BEIRUT -- A recent explosion in the Sidon district town of Bnaafoul has set off a flurry of speculation in Lebanon, with politicians and journalists voicing concern that violence will be used as a pretext to postpone upcoming elections.
This fear has been fuelled by a warning Hizbullah chief Hassan Nasrallah issued just hours before the April 12 blast in the southern town, which led to speculation that the warning and incident were somehow connected.
The blast went off at dawn, killing the son of the Bnaafoul mayor and wounding at least five others, some of whom are in serious condition. It destroyed an Amal movement scout troop headquarters and damaged the municipality building.
Local media reported that the explosion "occurred at an old weapons depot" belonging to Amal, situated near the municipality building.
Amal meanwhile claimed that the explosion "was caused by a short circuit that led to a fire and the explosion of oxygen cylinders stored in the building".
According to Beirut-based news website CH23.com, an incident report submitted by a military-technical expert said the blast was caused by the detonation of explosives, which led to the collapse of the entire building.
Ammunition was found among the rubble, the report said.
The explosion, one of a series of similar incidents in recent years, appears to indicate that the Amal-Hizbullah duo has continued to store weapons in residential neighbourhoods, observers said, using civilians as human shields.
Nasrallah's warning
About three hours before the explosion, Nasrallah issued a warning "to those who want to fabricate events to disrupt or postpone the elections", said Fares Soueid, a candidate for the parliamentary elections representing Jbeil-Keserwan.

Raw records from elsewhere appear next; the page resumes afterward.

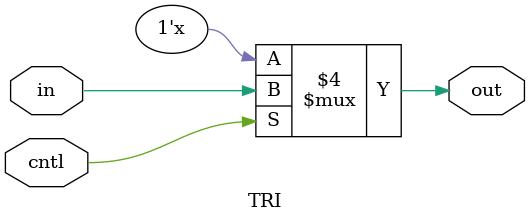
<source format=v>
module INV (out, in);
   input in;
   output out;
   assign #1 out = ~in;
endmodule
//*****************************************************************

// 2-input AND gate
module AND (out, in1, in2);
   input in1, in2;
   output out;
   assign #1 out =  (in1 & in2);
endmodule
// 3-input AND gate
module AND3 (out, in1, in2, in3);
   input in1, in2, in3;
   output out;
   assign #1 out =  (in1 & in2 & in3);
endmodule
// 4-input AND gate
module AND4 (out, in1, in2, in3, in4);
   input in1, in2, in3, in4;
   output out;
   assign #1 out =  (in1 & in2 & in3 & in4);
endmodule

// 8-input And gate
module AND8 (out, in1, in2, in3, in4, in5, in6, in7, in8);
   input in1, in2, in3, in4, in5, in6, in7, in8;
   output out;
   wire w1,w2;
   AND4 o1(w1, in1, in2, in3, in4);
   AND4 o2(w2, in5, in6, in7, in8);
   AND  o3(out, w1, w2);
endmodule

//*****************************************************************

// 2-input OR gate
module OR (out, in1, in2);
   input in1, in2;
   output out;
   assign #1 out =  (in1 | in2);
endmodule
// 3-input OR gate
module OR3 (out, in1, in2, in3);
   input in1, in2, in3;
   output out;
   assign #1 out =  (in1 | in2 | in3);
endmodule
// 4-input OR gate
module OR4 (out, in1, in2, in3, in4);
   input in1, in2, in3, in4;
   output out;
   assign #1 out =  (in1 | in2 | in3 | in4);
endmodule

// 8-input OR gate
module OR8 (out, in1, in2, in3, in4, in5, in6, in7, in8);
   input in1, in2, in3, in4, in5, in6, in7, in8;
   output out;
   wire w1,w2;
   OR4 o1(w1, in1, in2, in3, in4);
   OR4 o2(w2, in5, in6, in7, in8);
   OR  o3(out, w1, w2);
endmodule
//*****************************************************************

// 2-input NAND gate
module NAND (out, in1, in2);
   input in1, in2;
   output out;
   assign #1 out =  ~(in1 & in2);
endmodule
// 3-input NAND gate
module NAND3 (out, in1, in2, in3);
   input in1, in2, in3;
   output out;
   assign #1 out =  ~(in1 & in2 & in3);
endmodule
// 4-input NAND gate
module NAND4 (out, in1, in2, in3, in4);
   input in1, in2, in3, in4;
   output out;
   assign #1 out =  ~(in1 & in2 & in3 & in4);
endmodule
//*****************************************************************

// 2-input NOR gate
module NOR (out, in1, in2);
   input in1, in2;
   output out;
   assign #1 out =  ~(in1 | in2);
endmodule
// 3-input NOR gate
module NOR3 (out, in1, in2, in3);
   input in1, in2, in3;
   output out;
   assign #1 out =  ~(in1 | in2 | in3);
endmodule
// 4-input NOR gate
module NOR4 (out, in1, in2, in3, in4);
   input in1, in2, in3, in4;
   output out;
   assign #1 out =  ~(in1 | in2 | in3 | in4);
endmodule
//*****************************************************************

// 2-input XOR gate
module XOR (out, in1, in2);
   input in1, in2;
   output out;
   assign #1 out = in1 ^ in2;
endmodule
// 3-input XOR gate
module XOR3 (out, in1, in2, in3);
   input in1, in2, in3;
   output out;
   assign #1 out =  (in1 ^ in2 ^ in3);
endmodule
// 4-input XOR gate
module XOR4 (out, in1, in2, in3, in4);
   input in1, in2, in3, in4;
   output out;
   assign #1 out =  (in1 ^ in2 ^ in3 ^ in4);
endmodule
//*****************************************************************

// 2-input XNOR gate
module XNOR (out, in1, in2);
   input in1, in2;
   output out;
   assign #1 out = ~(in1 ^ in2);
endmodule
// 3-input XNOR gate
module XNOR3 (out, in1, in2, in3);
   input in1, in2, in3;
   output out;
   assign #1 out =  ~(in1 ^ in2 ^ in3);
endmodule
// 4-input XNOR gate
module XNOR4 (out, in1, in2, in3, in4);
   input in1, in2, in3, in4;
   output out;
   assign #1 out =  ~(in1 ^ in2 ^ in3 ^ in4);
endmodule
//*******************************************************************

// Synchronous D Flip-flop with reset and active high enable(positive-edge trigger)
module DFF (Q, D, clk, reset,enable);
   input D, clk, reset,enable;
   output Q;
   reg Q;
   always @(posedge clk)
    begin
      #2;
      if (reset == 1)
        Q=0;
      else if(enable == 1)
        Q=D;
    end
endmodule
// Synchronous 4-bit register with reset and active high enable(positive-edge trigger)
module REG4 (Q, D, clk, reset, enable);
  input  clk, reset, enable;
  input  [3:0] D;         
  output [3:0] Q;         
 
DFF dff1(Q[0], D[0], clk, reset,enable);
DFF dff2(Q[1], D[1], clk, reset,enable);
DFF dff3(Q[2], D[2], clk, reset,enable);
DFF dff4(Q[3], D[3], clk, reset,enable);
endmodule
// Synchronous 8-bit register with reset and active high enable(positive-edge trigger)
module REG8 (Q, D, clk, reset, enable);
  input  clk, reset, enable;
  input  [7:0] D;    
  output [7:0] Q;         
 
 REG4 r1 (Q[3:0], D[3:0], clk, reset, enable);
 REG4 r2 (Q[7:4], D[7:4], clk, reset, enable);
endmodule
//*******************************************************************

// Synchronous D Flip-flop with reset and active high enable(negitive-edge trigger)
module DFFnegclk (Q, D, clk, reset,enable);
   input D, clk, reset,enable;
   output Q;
   reg Q;
   always @(negedge clk)
    begin
      #2;
      if (reset == 1)
       Q=0;
      else if(enable == 1)
       Q=D;
    end
endmodule

// Synchronous 4-bit register with reset and active high enable(negitive-edge trigger)
module REG4negclk (Q, D, clk, reset, enable);
  input  clk, reset, enable;
  input  [3:0] D;         
  output [3:0] Q;         
 
DFFnegclk dff1(Q[0], D[0], clk, reset,enable);
DFFnegclk dff2(Q[1], D[1], clk, reset,enable);
DFFnegclk dff3(Q[2], D[2], clk, reset,enable);
DFFnegclk dff4(Q[3], D[3], clk, reset,enable);
endmodule

// Synchronous 8-bit register with reset and active high enable(negitive-edge trigger)
module REG8negclk (Q, D, clk, reset, enable);
  input  clk, reset, enable;
  input  [7:0] D;    
  output [7:0] Q;         
 
 REG4negclk r1 (Q[3:0], D[3:0], clk, reset, enable);
 REG4negclk r2 (Q[7:4], D[7:4], clk, reset, enable);
   
endmodule
//*****************************************************************
// Asynchronous T Flip-flop with reset (Negative-edge trigger)
module TFF (Q, T, clk, reset);
   input T, clk, reset;
   output Q;
   reg Q;
   always @(negedge clk or posedge reset)
	begin
     	 #2;
       if (reset == 1)
         Q = 0;
       else if (T == 1) 
         Q = ~Q;
	end
endmodule
//*****************************************************************

// Latch with active high gate and a reset
module LATCH (Q, D, gate, reset);
   input D, gate, reset;
   output Q;
   reg Q;
   always @(gate or reset)
     if (reset == 1)
       #2 Q=0;
     else
       if (gate == 1)
         #2 Q=D;
endmodule
//*****************************************************************

// Tri-state buffer with active high control
module TRI (out, in, cntl);
   input in, cntl;
   output out;
   reg out;
   always @(in or cntl) begin
     #1;
     if (cntl == 1)
       out = in;
     else
       out = 1'bz;
   end
endmodule

</source>
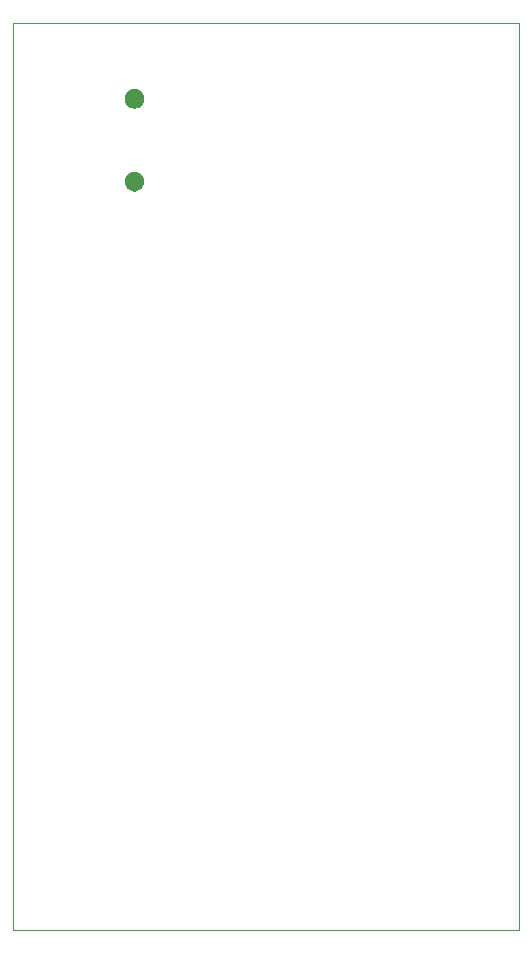
<source format=gbr>
%TF.GenerationSoftware,KiCad,Pcbnew,9.0.6*%
%TF.CreationDate,2025-12-23T23:32:32-06:00*%
%TF.ProjectId,Tony's MP3 Player,546f6e79-2773-4204-9d50-3320506c6179,rev?*%
%TF.SameCoordinates,Original*%
%TF.FileFunction,Profile,NP*%
%FSLAX46Y46*%
G04 Gerber Fmt 4.6, Leading zero omitted, Abs format (unit mm)*
G04 Created by KiCad (PCBNEW 9.0.6) date 2025-12-23 23:32:32*
%MOMM*%
%LPD*%
G01*
G04 APERTURE LIST*
%TA.AperFunction,Profile*%
%ADD10C,0.050000*%
%TD*%
%TA.AperFunction,Profile*%
%ADD11C,0.000000*%
%TD*%
G04 APERTURE END LIST*
D10*
X125860000Y-48030000D02*
X168720000Y-48030000D01*
X168720000Y-124820000D01*
X125860000Y-124820000D01*
X125860000Y-48030000D01*
D11*
%TA.AperFunction,Profile*%
%TO.C,J2*%
G36*
X136396742Y-53636318D02*
G01*
X136550687Y-53700084D01*
X136689234Y-53792658D01*
X136807059Y-53910483D01*
X136899633Y-54049030D01*
X136963399Y-54202975D01*
X136995907Y-54366402D01*
X136995907Y-54533032D01*
X136963399Y-54696459D01*
X136899633Y-54850404D01*
X136807059Y-54988951D01*
X136689234Y-55106776D01*
X136550687Y-55199350D01*
X136396742Y-55263116D01*
X136233315Y-55295624D01*
X136066685Y-55295624D01*
X135903258Y-55263116D01*
X135749313Y-55199350D01*
X135610766Y-55106776D01*
X135492941Y-54988951D01*
X135400367Y-54850404D01*
X135336601Y-54696459D01*
X135304093Y-54533032D01*
X135304093Y-54366402D01*
X135336601Y-54202975D01*
X135400367Y-54049030D01*
X135492941Y-53910483D01*
X135610766Y-53792658D01*
X135749313Y-53700084D01*
X135903258Y-53636318D01*
X136066685Y-53603810D01*
X136233315Y-53603810D01*
X136396742Y-53636318D01*
G37*
%TD.AperFunction*%
%TA.AperFunction,Profile*%
G36*
X136396742Y-60636318D02*
G01*
X136550687Y-60700084D01*
X136689234Y-60792658D01*
X136807059Y-60910483D01*
X136899633Y-61049030D01*
X136963399Y-61202975D01*
X136995907Y-61366402D01*
X136995907Y-61533032D01*
X136963399Y-61696459D01*
X136899633Y-61850404D01*
X136807059Y-61988951D01*
X136689234Y-62106776D01*
X136550687Y-62199350D01*
X136396742Y-62263116D01*
X136233315Y-62295624D01*
X136066685Y-62295624D01*
X135903258Y-62263116D01*
X135749313Y-62199350D01*
X135610766Y-62106776D01*
X135492941Y-61988951D01*
X135400367Y-61850404D01*
X135336601Y-61696459D01*
X135304093Y-61533032D01*
X135304093Y-61366402D01*
X135336601Y-61202975D01*
X135400367Y-61049030D01*
X135492941Y-60910483D01*
X135610766Y-60792658D01*
X135749313Y-60700084D01*
X135903258Y-60636318D01*
X136066685Y-60603810D01*
X136233315Y-60603810D01*
X136396742Y-60636318D01*
G37*
%TD.AperFunction*%
%TD*%
M02*

</source>
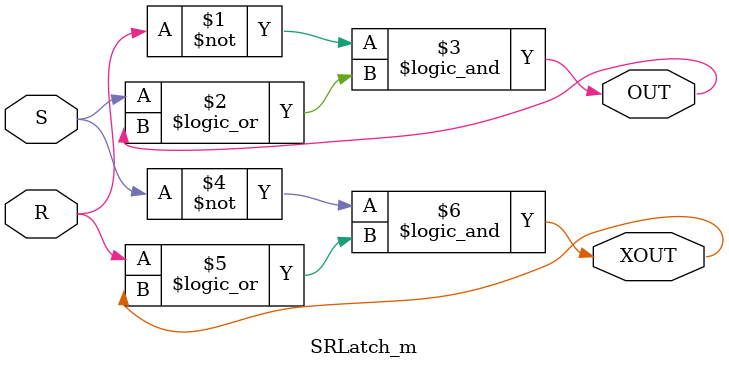
<source format=v>
module SRLatch_m(

	input  wire R		,
	input  wire S		,

	output wire OUT		,
	output wire XOUT
	
);

	assign OUT  = ~R && (S || OUT);
	assign XOUT = ~S && (R || XOUT);

endmodule

</source>
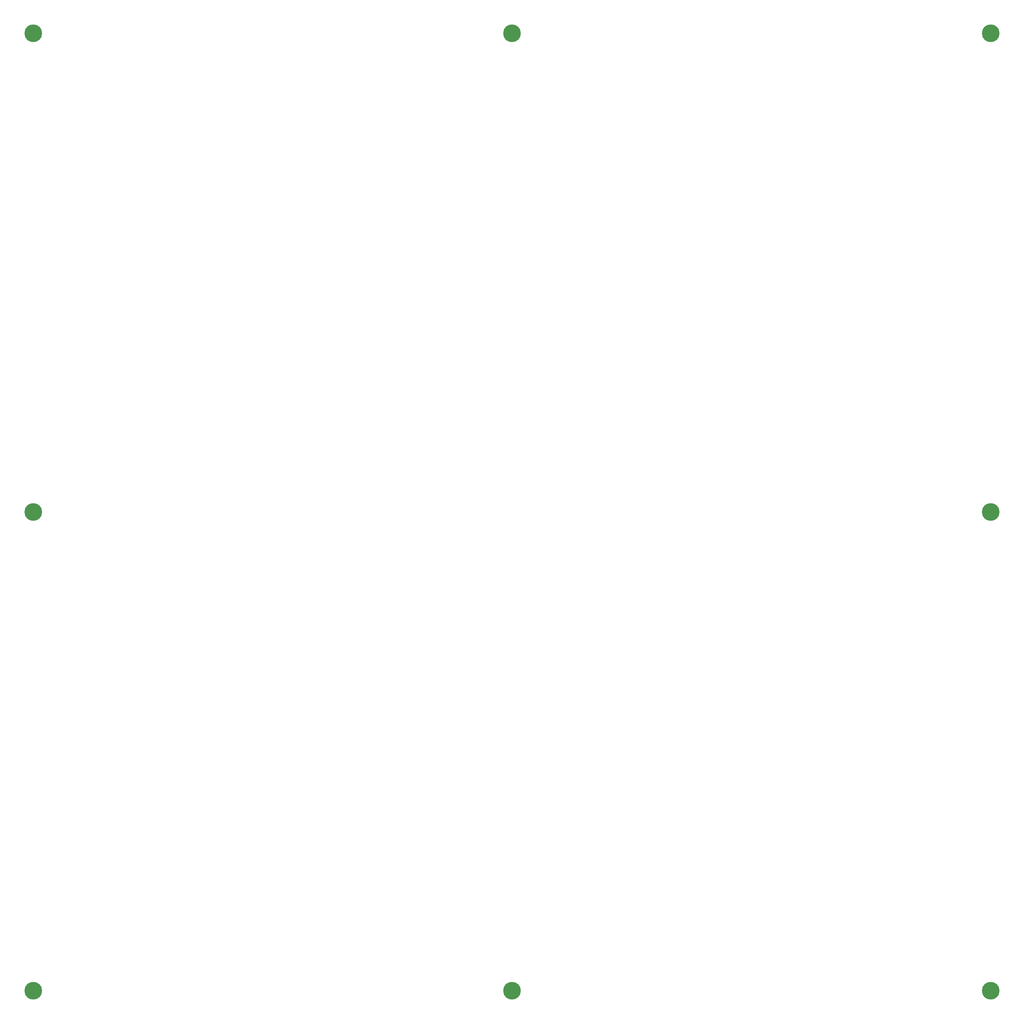
<source format=gbr>
%TF.GenerationSoftware,KiCad,Pcbnew,(5.99.0-7597-g9f5b12c7f7)*%
%TF.CreationDate,2021-12-15T12:42:07+01:00*%
%TF.ProjectId,reflector,7265666c-6563-4746-9f72-2e6b69636164,rev?*%
%TF.SameCoordinates,Original*%
%TF.FileFunction,Soldermask,Bot*%
%TF.FilePolarity,Negative*%
%FSLAX46Y46*%
G04 Gerber Fmt 4.6, Leading zero omitted, Abs format (unit mm)*
G04 Created by KiCad (PCBNEW (5.99.0-7597-g9f5b12c7f7)) date 2021-12-15 12:42:07*
%MOMM*%
%LPD*%
G01*
G04 APERTURE LIST*
%ADD10C,3.500000*%
G04 APERTURE END LIST*
D10*
%TO.C,H1*%
X55000000Y-35000000D03*
%TD*%
%TO.C,H5*%
X245000000Y-130000000D03*
%TD*%
%TO.C,H8*%
X55000000Y-130000000D03*
%TD*%
%TO.C,H2*%
X245000000Y-35000000D03*
%TD*%
%TO.C,H3*%
X55000000Y-225000000D03*
%TD*%
%TO.C,H6*%
X245000000Y-225000000D03*
%TD*%
%TO.C,H7*%
X150000000Y-35000000D03*
%TD*%
%TO.C,H4*%
X150000000Y-225000000D03*
%TD*%
M02*

</source>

But this appears to be a political ploy, analysts said.
"In practical terms, there is only one party that is capable of delaying the elections or allowing them to be held on time and manipulating the security and stability of the country, and that is Hizbullah," Soueid told Al-Mashareq.
"No other party has the ability to disrupt the elections," he said, and no other party stands to gain as much as Hizbullah from a postponement of the elections.
In his speech, Nasrallah "indicates that he does not want the elections to be held", he said. This is "not for internal reasons such as the lack of electricity", he added, but for "external reasons directly related to the Vienna negotiations".
Hizbullah's backer, Iran, has been engaged in ongoing talks in Vienna with world powers over the revival of a 2015 nuclear deal that could see a lifting of sanctions on the Islamic Republic.
A successful conclusion to the talks could alter the political landscape in Hizbullah's favour, analysts said.
Hizbullah-Amal duo
Regarding the Bnaafoul explosion, Soueid noted that "no official investigation by the state or its security services has been released so far about what happened".
"All we have seen is the deployment of Hizbullah elements in the vicinity" of the building where the blast went off, he said, adding that it is not known "if the explosion was accidental or contrived, or what kind of materials were involved".
Hizbullah "conducted the investigation itself, just as it did with the Beirut Port explosion," he said, referring to the massive explosion in 2020 that left 206 dead and more than 6,000 others injured, and destroyed swathes of the Lebanese capital.
The reason for the Bnaafoul explosion is still unknown because of conflicting accounts, amid the absence of an official report, Lebanese Centre for Research and Consulting director Hassan Qutb told Al-Mashareq.
According to local residents, he said, "the Amal militia prevented the army from investigating and identifying the materials that exploded or the direct cause of the explosion".
He said "the militias are active and effective, and have political cover by virtue of the fact that the head of the Amal movement is Parliament Speaker Nabih Berri".
Qutb said he does not know if the blast was caused by "negligence and poor storage of dangerous materials, or if it was contrived to create confusion".
Of the latter possibility, he noted that "it comes in the context of the verbal escalation about the potential postponement of the elections".
He said the Amal-Hizbullah alliance "is political on the outside, but militia-oriented at its core, because they are the only sides who have armed militias with free pass security ID cards".
"They have a joint security operations room to co-ordinate responses and tasks, and while they don't see eye to eye on some internal or external issues, they justify their alliance under the pretext of 'resistance'," he said.
No proper investigation
"All hypotheses are on the table with regard to the cause of the explosion, because the security services are prevented from conducting an investigation while Amal and Hizbullah gunmen are present at the crime scene," said political writer George Akouri.
This has been the case with similar incidents in the past, he said, "with no official statements issued but rather statements by the Amal movement explaining what happened from its point of view".
This diversion fosters suspicion about the causes of the explosion, he said, and raises questions about the state's role in investigating these explosions, and whether these areas are "off limits" to them.